── DATA EXCERPTS

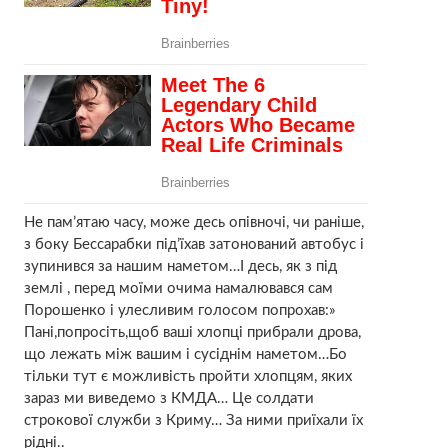
Не пам’ятаю часу, може десь опівночі, чи раніше,
з боку Бессарабки під’їхав затонований автобус і
зупинився за нашим наметом…І десь, як з під
землі , перед моїми очима намалювався сам
Порошенко і улесливим голосом попрохав:»
Пані,попросіть,щоб ваші хлопці прибрали дрова,
що лежать між вашим і сусіднім наметом…Бо
тільки тут є можливість пройти хлопцям, яких
зараз ми виведемо з КМДА… Це солдати
строкової служби з Криму… За ними приїхали їх
рідні..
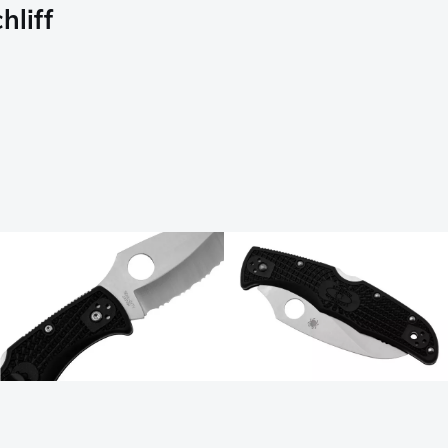
hliff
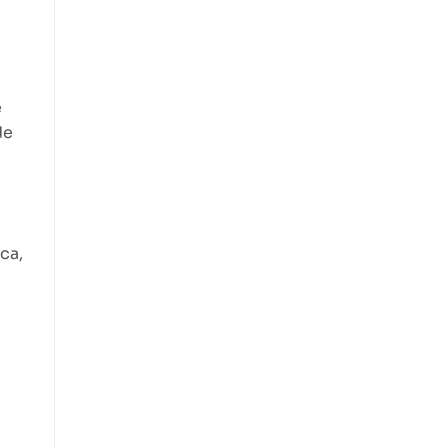
e
de
ca,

────

__WORK INSTRUCTIONS__. Copy every line of the listing above word for word, leaving out the pictures.

__FINISHED EXERCISE__.
Не пам’ятаю часу, може десь опівночі, чи раніше,
з боку Бессарабки під’їхав затонований автобус і
зупинився за нашим наметом…І десь, як з під
землі , перед моїми очима намалювався сам
Порошенко і улесливим голосом попрохав:»
Пані,попросіть,щоб ваші хлопці прибрали дрова,
що лежать між вашим і сусіднім наметом…Бо
тільки тут є можливість пройти хлопцям, яких
зараз ми виведемо з КМДА… Це солдати
строкової служби з Криму… За ними приїхали їх
рідні..
hliff
e
de
ca,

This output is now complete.